■ **Problem statement**
Print every one of the rows below verbatim, leaving out the pictures.
=== Supplied information ===
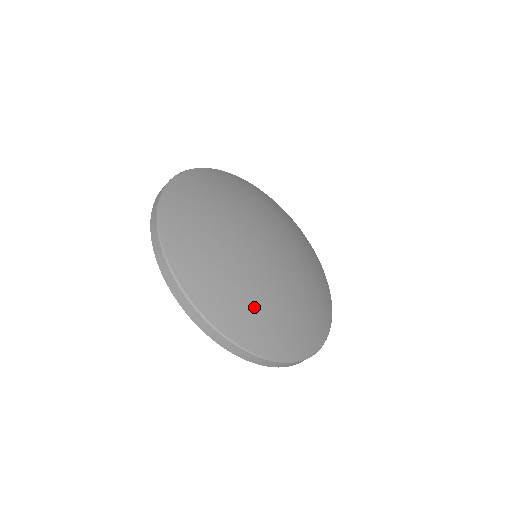
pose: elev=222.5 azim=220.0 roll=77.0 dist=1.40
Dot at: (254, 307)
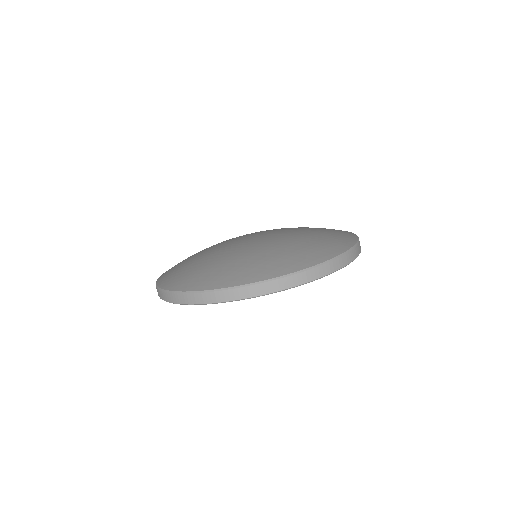
Dot at: (195, 267)
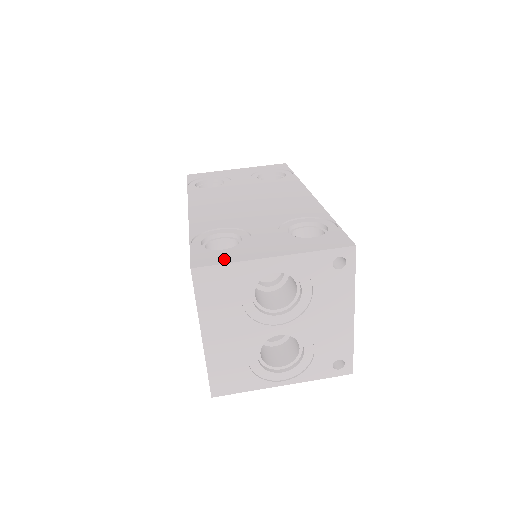
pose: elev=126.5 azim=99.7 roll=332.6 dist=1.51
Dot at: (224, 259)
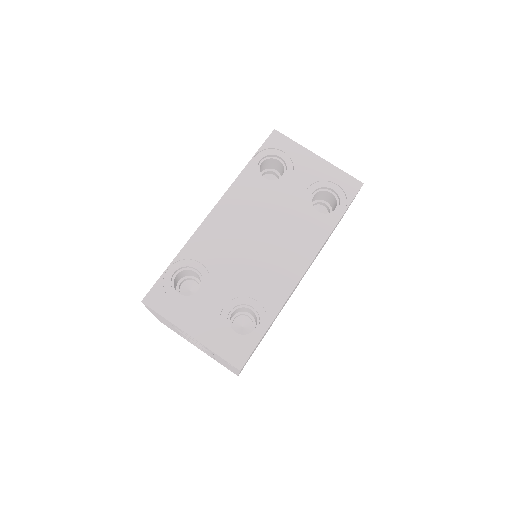
Dot at: (165, 310)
===
■ **Response**
pose: elev=222.5 azim=220.0 roll=77.0 dist=1.40
Dot at: (254, 307)
Dot at: (195, 267)
pose: elev=126.5 azim=99.7 roll=332.6 dist=1.51
Dot at: (224, 259)
Dot at: (165, 310)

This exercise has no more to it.